On August 22, 2016, the Consumer Financial Protection Bureau (CFPB) announced that it entered into a consent order with a large national bank in relation to the company’s private student loan servicing practices. The CFPB asserts that the bank’s practices allegedly increased costs and penalized certain borrowers, leading to illegal fees and inaccurate credit reporting. The CFPB order is based on alleged violations of the Consumer Financial Protection Act (CFPA), 12 U.S.C. §§ 5531, 5536, the Fair Credit Reporting Act (FCRA), 15 U.S.C. § 1681s-2(a)(2), and Section 1022.42 of Regulation V, 12 C.F.R. § 1022.42(a).
According to the order, the bank’s servicing process caused thousands of student loan borrowers to have issues with their loans or receive inaccurate information regarding their payment options. Specifically, the order states that the CFPB’s investigation found that the company: (1) processed loan payments such that it maximized late fees; (2) provided borrowers with inaccurate billing statements regarding the value of partial payments; (3) charged certain borrowers late fees even when those persons made timely payments; and (4) failed to update and correct borrower information such that it led to inaccurate credit reporting.
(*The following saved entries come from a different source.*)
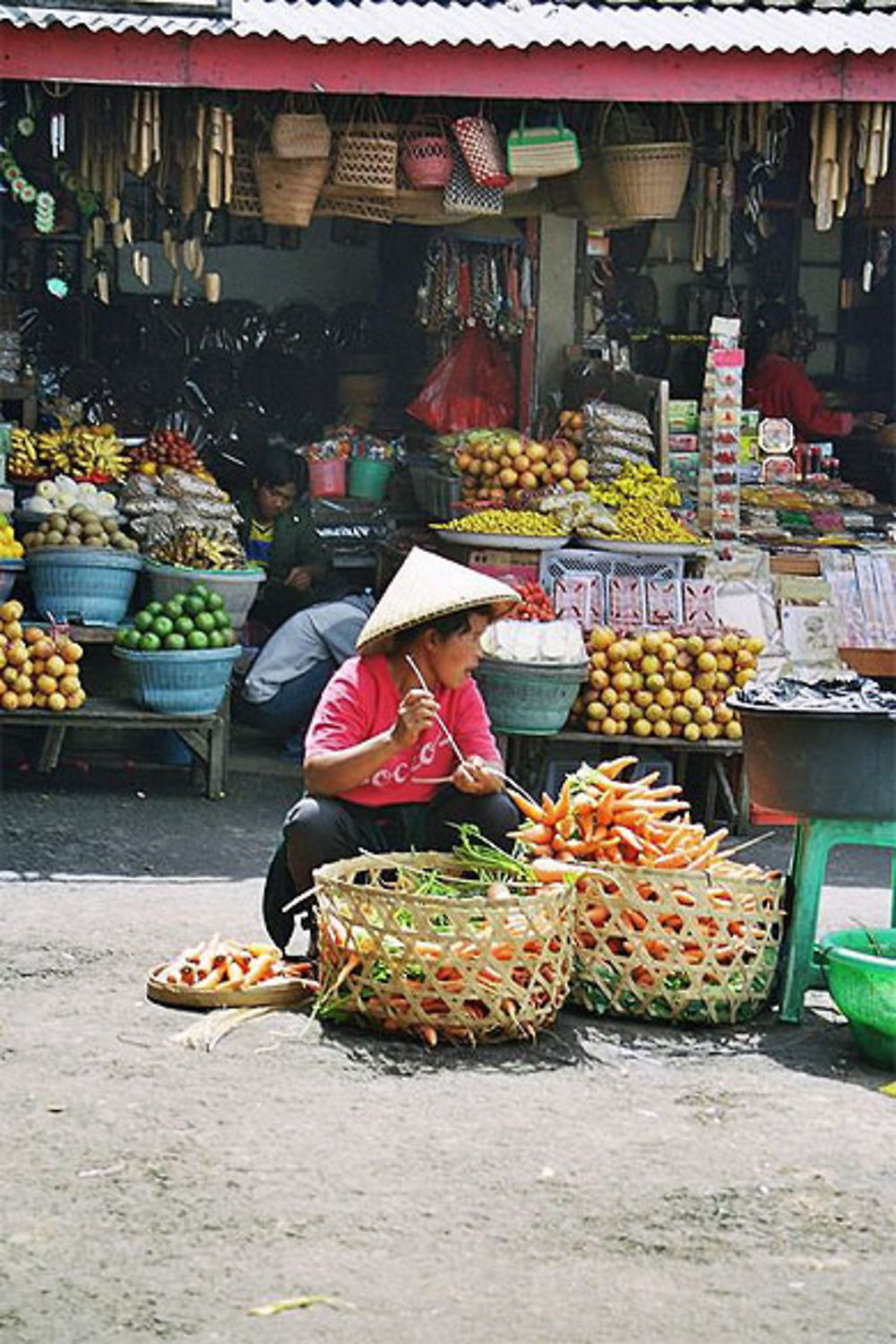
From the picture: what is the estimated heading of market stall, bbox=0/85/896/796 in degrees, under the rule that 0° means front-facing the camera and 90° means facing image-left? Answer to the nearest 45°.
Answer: approximately 0°

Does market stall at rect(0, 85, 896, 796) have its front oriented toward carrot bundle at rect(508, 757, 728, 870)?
yes

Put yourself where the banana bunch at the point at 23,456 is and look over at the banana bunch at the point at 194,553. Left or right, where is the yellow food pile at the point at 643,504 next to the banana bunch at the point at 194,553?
left

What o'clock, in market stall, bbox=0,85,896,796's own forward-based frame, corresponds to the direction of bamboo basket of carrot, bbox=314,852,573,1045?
The bamboo basket of carrot is roughly at 12 o'clock from the market stall.

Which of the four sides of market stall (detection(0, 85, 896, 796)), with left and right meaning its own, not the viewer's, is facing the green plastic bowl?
front

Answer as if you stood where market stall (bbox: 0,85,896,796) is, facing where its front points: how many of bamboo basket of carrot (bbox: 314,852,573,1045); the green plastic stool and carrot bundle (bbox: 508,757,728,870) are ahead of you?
3
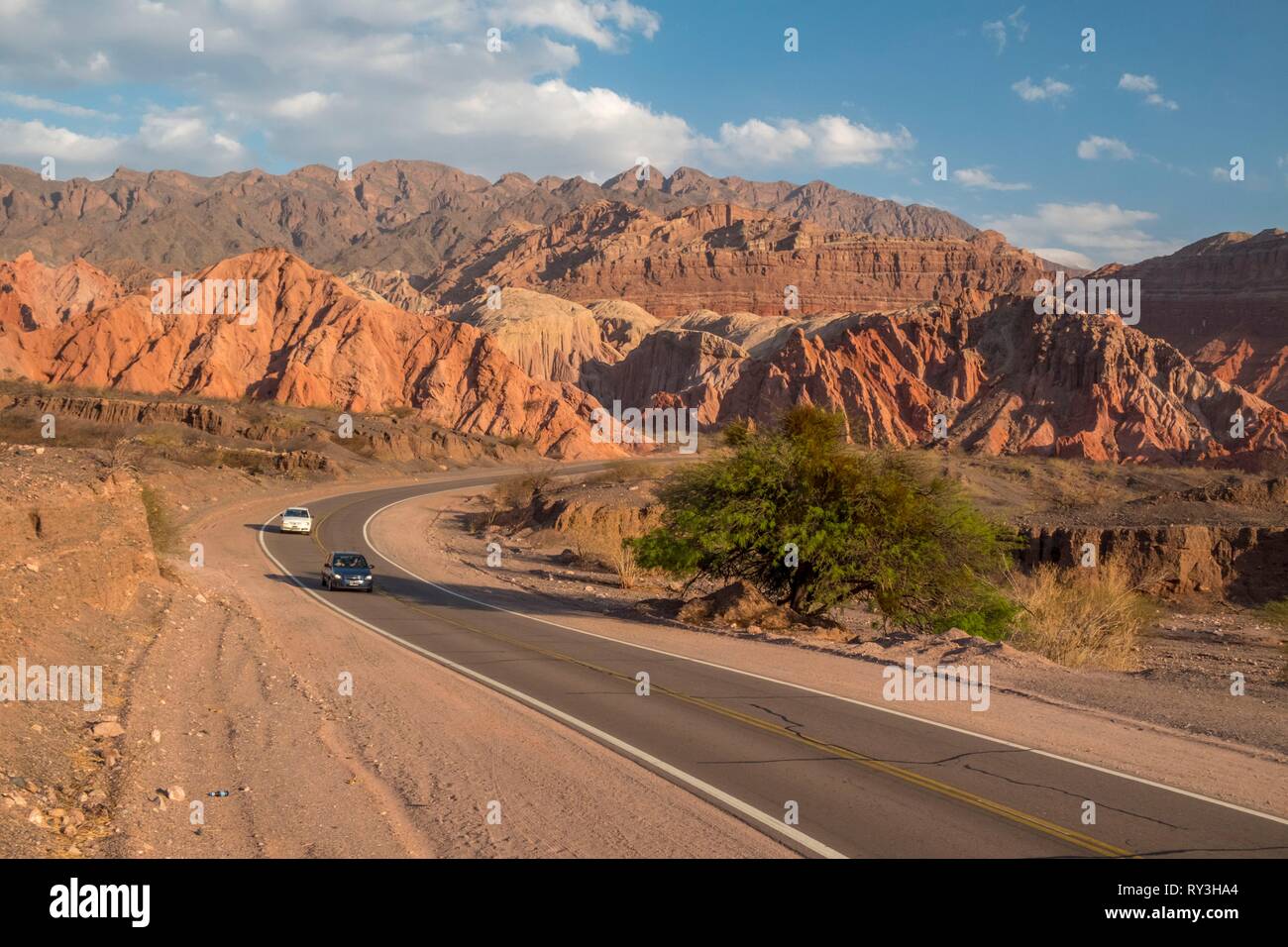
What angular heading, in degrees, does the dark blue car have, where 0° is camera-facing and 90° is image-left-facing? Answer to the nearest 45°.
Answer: approximately 0°

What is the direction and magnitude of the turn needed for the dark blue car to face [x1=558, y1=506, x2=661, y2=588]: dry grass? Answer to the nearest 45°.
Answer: approximately 135° to its left

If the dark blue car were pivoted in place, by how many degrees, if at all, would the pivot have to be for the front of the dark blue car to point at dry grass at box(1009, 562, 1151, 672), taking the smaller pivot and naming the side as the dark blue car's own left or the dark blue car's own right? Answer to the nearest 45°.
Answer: approximately 45° to the dark blue car's own left

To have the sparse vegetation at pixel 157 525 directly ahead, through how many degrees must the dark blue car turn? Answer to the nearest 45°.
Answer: approximately 90° to its right

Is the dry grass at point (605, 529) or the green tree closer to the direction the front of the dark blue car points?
the green tree
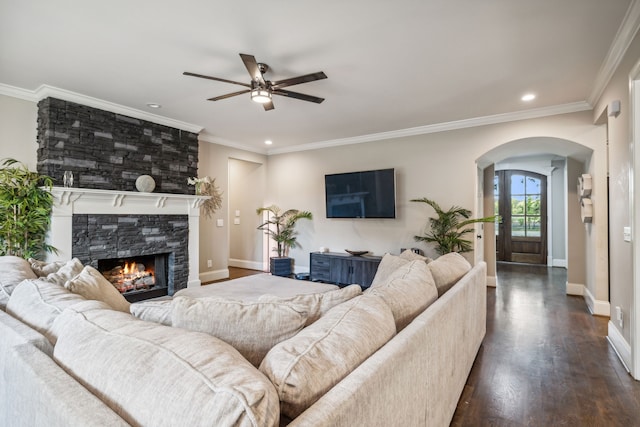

The consent order will require the company to pay at least $410,000 in consumer refunds of improper late fees, as well as an additional $3.6 million in civil penalties. The company will also be required to amend its policies and practices regarding the allocation of partial payments and consumer billing disclosures. The company must submit a compliance plan to the Regional Director of the CFPB within 90 days of the effective date of the order.